Every feature even when deactivated has a cost: poorer ergonomic design, compromised de-activated function (I'm thinking particularly of the dismal viewfinders of AF cameras) and each feature is is an opportunity for Murphy's Law to rear it's famous head.
This is a fallacy. The way it works according to economic reality is: the more features, the more attractive the item becomes to the public at large, and the more units are sold. As a consequence, the cost becomes lower or the quality becomes higher at the same cost. Just because you personally may have no use for a particular feature, does not mean that no-one else does. For example, I never shoot in jpeg mode with a DSLR. However, I don't find the option to shoot jpeg a disadvantage in any way, nor do I think such an option could contribute towards camera mal-function.
However, this is not always the case. A particular feature which puts more stress on a mechanical component in the camera may contribute towards its mal-function. For example, after about 100,000 shots with my Canon 5D, the mirror fell off. I don't believe this was due to the actual quantity of shutter actuations but due to my frequent use the 'autobracketing-of-exposure' feature which causes the mirror to flip up and down rapidly 3 times at each press of the shutter button.
If you had no use for such a feature, preferring an accurate exposure reading from a hand-held Weston, as Rob does, then your mirror is not likely to fall off as a result of
not using the autobracket feature.
Have you ever tried focussing using live view with an active subject?
Any type of accurate manual focussing with an active subject is difficult. Autofocussing is a relatively modern feature in cameras. I renewed my interest in Photography about 25 years ago with the purchase of the first autofocus SLR, the Minolta Maxxum 7000. I later switched to Canon because of another great feature, Image Stabilisation.

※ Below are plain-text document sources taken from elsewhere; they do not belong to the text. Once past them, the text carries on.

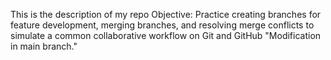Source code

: This is the description of my repo
Objective: Practice creating branches for feature development, merging branches, and resolving merge conflicts to simulate a common collaborative workflow on Git and GitHub
"Modification in main branch."
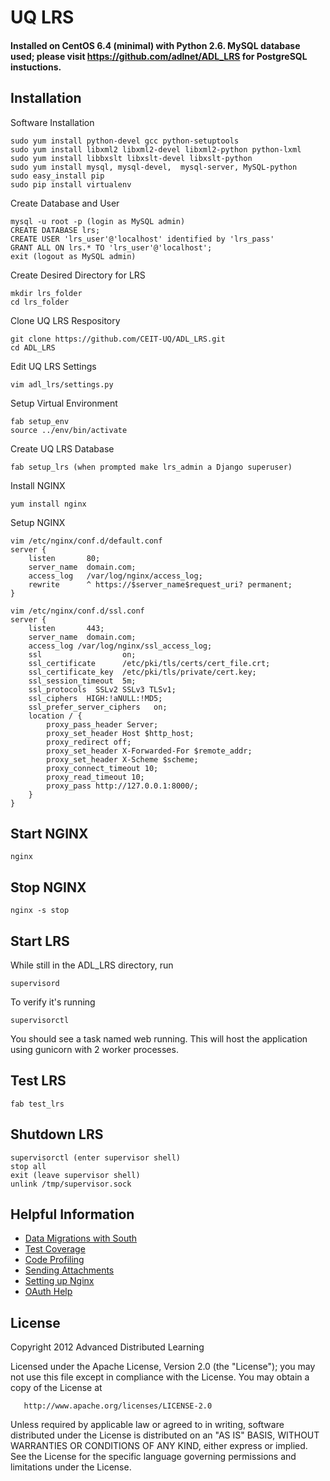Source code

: # UQ LRS 

#### Installed on CentOS 6.4 (minimal) with Python 2.6. MySQL database used; please visit https://github.com/adlnet/ADL_LRS for PostgreSQL instuctions.

## Installation

Software Installation

    sudo yum install python-devel gcc python-setuptools
    sudo yum install libxml2 libxml2-devel libxml2-python python-lxml
    sudo yum install libbxslt libxslt-devel libxslt-python
    sudo yum install mysql, mysql-devel,  mysql-server, MySQL-python
    sudo easy_install pip
    sudo pip install virtualenv

Create Database and User

    mysql -u root -p (login as MySQL admin)
    CREATE DATABASE lrs;
    CREATE USER 'lrs_user'@'localhost' identified by 'lrs_pass'
    GRANT ALL ON lrs.* TO 'lrs_user'@'localhost';
    exit (logout as MySQL admin)

Create Desired Directory for LRS

    mkdir lrs_folder
    cd lrs_folder

Clone UQ LRS Respository

    git clone https://github.com/CEIT-UQ/ADL_LRS.git
    cd ADL_LRS

Edit UQ LRS Settings

	vim adl_lrs/settings.py

Setup Virtual Environment

    fab setup_env
    source ../env/bin/activate 

Create UQ LRS Database

    fab setup_lrs (when prompted make lrs_admin a Django superuser)

Install NGINX

	yum install nginx
	
Setup NGINX

    vim /etc/nginx/conf.d/default.conf
    server {
        listen       80;
        server_name  domain.com;
        access_log   /var/log/nginx/access_log;
        rewrite      ^ https://$server_name$request_uri? permanent;
    }

    vim /etc/nginx/conf.d/ssl.conf
    server {
	    listen       443;
	    server_name  domain.com;
	    access_log /var/log/nginx/ssl_access_log;
	    ssl                  on;
	    ssl_certificate      /etc/pki/tls/certs/cert_file.crt;
	    ssl_certificate_key  /etc/pki/tls/private/cert.key;
	    ssl_session_timeout  5m;
	    ssl_protocols  SSLv2 SSLv3 TLSv1;
	    ssl_ciphers  HIGH:!aNULL:!MD5;
	    ssl_prefer_server_ciphers   on;
	    location / {
	        proxy_pass_header Server;
	        proxy_set_header Host $http_host;
	        proxy_redirect off;
	        proxy_set_header X-Forwarded-For $remote_addr;
	        proxy_set_header X-Scheme $scheme;
	        proxy_connect_timeout 10;
	        proxy_read_timeout 10;
	        proxy_pass http://127.0.0.1:8000/;
	    }
	}

## Start NGINX

    nginx
    
## Stop NGINX

    nginx -s stop

## Start LRS

While still in the ADL_LRS directory, run

    supervisord

To verify it's running

    supervisorctl

You should see a task named web running. This will host the application using gunicorn with 2 worker processes.

## Test LRS
    
    fab test_lrs

## Shutdown LRS

    supervisorctl (enter supervisor shell)
    stop all
    exit (leave supervisor shell)
    unlink /tmp/supervisor.sock

## 

## Helpful Information
    
* [Data Migrations with South](https://github.com/adlnet/ADL_LRS/wiki/DB-Migration-with-South)
* [Test Coverage](https://github.com/adlnet/ADL_LRS/wiki/Code-Coverage)
* [Code Profiling](https://github.com/adlnet/ADL_LRS/wiki/Code-Profiling-with-cProfile)
* [Sending Attachments](https://github.com/adlnet/ADL_LRS/wiki/Sending-Statements-with-Attachments)
* [Setting up Nginx](https://github.com/adlnet/ADL_LRS/wiki/Using-Nginx-for-Production)
* [OAuth Help](https://github.com/adlnet/ADL_LRS/wiki/Using-OAuth)

## License
   Copyright 2012 Advanced Distributed Learning

   Licensed under the Apache License, Version 2.0 (the "License");
   you may not use this file except in compliance with the License.
   You may obtain a copy of the License at

       http://www.apache.org/licenses/LICENSE-2.0

   Unless required by applicable law or agreed to in writing, software
   distributed under the License is distributed on an "AS IS" BASIS,
   WITHOUT WARRANTIES OR CONDITIONS OF ANY KIND, either express or implied.
   See the License for the specific language governing permissions and
   limitations under the License.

Which is exactly why I favor a good optical viewfinder over AF or live view.
Please enlighten me. I've never heard of any optical viewfinder that is a patch on the Canon LiveView system, provided you are able to use a tripod. (A monopod might be too much of a compromise).
The image on my 50D LiveView screen can be magnified 10x for the most accurate of manual focussing. That means, in effect, when you are using a 400mm lens that fills the screen with, say, the body of a bird, you can magnify the scene 10x which is equivalent to looking at the bird with a 4,000mm lens. It's eyeball fills the screen. Whether or not the bird will sit still long enough for you to accurately focus on its 3rd eyelash to the right of its left eye, is another matter. (Okay! Birds may not have eyelashes. Could we say they have eye bristles? ).

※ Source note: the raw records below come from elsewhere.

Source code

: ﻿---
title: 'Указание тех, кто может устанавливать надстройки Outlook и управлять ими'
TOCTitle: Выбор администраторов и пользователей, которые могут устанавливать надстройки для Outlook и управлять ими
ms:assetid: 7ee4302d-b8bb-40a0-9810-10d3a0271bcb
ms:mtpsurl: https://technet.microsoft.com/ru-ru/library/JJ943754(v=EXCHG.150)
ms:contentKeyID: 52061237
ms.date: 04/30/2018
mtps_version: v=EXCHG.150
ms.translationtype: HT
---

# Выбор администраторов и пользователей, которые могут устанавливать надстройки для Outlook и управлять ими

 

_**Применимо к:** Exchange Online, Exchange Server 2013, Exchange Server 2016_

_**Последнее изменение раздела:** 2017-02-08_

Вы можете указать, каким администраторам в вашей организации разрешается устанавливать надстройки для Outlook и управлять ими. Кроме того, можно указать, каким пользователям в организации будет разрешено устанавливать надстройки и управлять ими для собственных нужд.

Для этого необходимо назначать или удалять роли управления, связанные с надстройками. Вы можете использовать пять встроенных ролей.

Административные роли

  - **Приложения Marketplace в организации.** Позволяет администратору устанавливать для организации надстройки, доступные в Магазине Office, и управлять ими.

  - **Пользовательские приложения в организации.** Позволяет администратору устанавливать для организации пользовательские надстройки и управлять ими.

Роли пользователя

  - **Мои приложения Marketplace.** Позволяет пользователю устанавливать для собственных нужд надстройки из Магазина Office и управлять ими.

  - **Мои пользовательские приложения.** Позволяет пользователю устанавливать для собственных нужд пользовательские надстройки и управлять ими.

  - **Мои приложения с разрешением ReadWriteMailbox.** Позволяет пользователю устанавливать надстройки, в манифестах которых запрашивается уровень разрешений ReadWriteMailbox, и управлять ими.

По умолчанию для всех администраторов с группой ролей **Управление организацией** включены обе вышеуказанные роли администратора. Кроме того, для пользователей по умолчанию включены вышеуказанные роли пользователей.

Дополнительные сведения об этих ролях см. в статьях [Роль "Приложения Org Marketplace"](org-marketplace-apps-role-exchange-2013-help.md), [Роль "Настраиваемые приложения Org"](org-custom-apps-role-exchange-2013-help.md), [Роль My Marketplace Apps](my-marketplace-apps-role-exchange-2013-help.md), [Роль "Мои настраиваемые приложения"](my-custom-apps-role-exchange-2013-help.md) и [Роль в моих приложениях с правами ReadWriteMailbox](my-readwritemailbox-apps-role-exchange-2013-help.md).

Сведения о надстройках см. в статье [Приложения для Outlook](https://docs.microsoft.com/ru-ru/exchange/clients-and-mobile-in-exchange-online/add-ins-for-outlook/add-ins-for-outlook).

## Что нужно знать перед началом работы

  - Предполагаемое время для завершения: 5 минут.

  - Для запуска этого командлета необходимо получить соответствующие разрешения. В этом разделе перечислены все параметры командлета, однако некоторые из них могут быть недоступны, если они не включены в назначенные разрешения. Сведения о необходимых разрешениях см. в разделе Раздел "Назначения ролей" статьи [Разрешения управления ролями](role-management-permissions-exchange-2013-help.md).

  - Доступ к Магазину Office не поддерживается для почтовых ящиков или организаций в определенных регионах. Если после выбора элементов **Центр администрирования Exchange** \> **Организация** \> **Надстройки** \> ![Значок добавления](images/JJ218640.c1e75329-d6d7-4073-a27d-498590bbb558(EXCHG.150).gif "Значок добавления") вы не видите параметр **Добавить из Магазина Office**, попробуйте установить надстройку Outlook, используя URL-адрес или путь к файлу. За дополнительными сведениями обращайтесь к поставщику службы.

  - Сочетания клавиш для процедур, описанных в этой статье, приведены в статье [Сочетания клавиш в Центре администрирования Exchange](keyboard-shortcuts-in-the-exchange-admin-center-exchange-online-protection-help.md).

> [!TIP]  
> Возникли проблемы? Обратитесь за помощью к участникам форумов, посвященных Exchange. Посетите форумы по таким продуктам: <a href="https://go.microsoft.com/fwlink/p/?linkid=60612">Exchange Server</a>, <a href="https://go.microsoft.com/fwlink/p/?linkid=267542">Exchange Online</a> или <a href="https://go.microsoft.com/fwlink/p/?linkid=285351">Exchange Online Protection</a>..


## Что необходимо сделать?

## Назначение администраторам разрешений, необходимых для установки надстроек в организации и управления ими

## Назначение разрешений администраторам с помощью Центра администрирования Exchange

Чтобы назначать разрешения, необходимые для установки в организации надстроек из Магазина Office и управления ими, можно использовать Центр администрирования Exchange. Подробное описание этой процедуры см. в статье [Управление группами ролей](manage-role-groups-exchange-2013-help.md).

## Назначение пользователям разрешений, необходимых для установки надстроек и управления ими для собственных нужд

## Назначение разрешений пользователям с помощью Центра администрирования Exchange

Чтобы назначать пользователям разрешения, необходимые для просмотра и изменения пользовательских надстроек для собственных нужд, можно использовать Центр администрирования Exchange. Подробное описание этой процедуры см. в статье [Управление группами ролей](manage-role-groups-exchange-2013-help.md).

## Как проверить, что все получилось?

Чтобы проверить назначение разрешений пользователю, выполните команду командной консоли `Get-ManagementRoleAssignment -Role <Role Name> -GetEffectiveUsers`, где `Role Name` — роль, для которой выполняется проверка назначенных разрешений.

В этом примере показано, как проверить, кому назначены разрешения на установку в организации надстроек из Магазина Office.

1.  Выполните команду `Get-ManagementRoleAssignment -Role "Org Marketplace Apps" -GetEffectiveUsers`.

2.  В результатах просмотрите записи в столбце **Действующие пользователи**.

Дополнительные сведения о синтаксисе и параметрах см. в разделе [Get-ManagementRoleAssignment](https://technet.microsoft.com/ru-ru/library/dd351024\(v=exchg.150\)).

If you're obsessed with resolution you might be better off eschewing AF altogether.
If I were very obsessed I probably would, but I'm only a bit obsessed.
It would be absolutely useless to me. For the 1/10 of a second a bird's posture is what I want, I want accurate focus. Not accurate focus on the exposure before or the exposure after. Accuracy beats spray & pray.
Now! now! Doug, I can't believe that. First, there's no exposure before, only exposures after. The shot which is a fraction of a second immediately after the one envisaged (or the second or third or 4th or 5th one after) might not only be the perfectly focussed shot, but the preferred posture and composition. Some of the greatest shots in the history of photography have been fortuitous accidents
Nevertheless, irrespective of whether or not one's camera has the feature of autofocus bracketing, one would like the camera to have as accurate a focus as possible on that first shot. As far as I know, absolute auto-focussing accuracy does not exist, but manual focussing of a 10x enlarged image on a high resolution LiveView screen is the next best thing.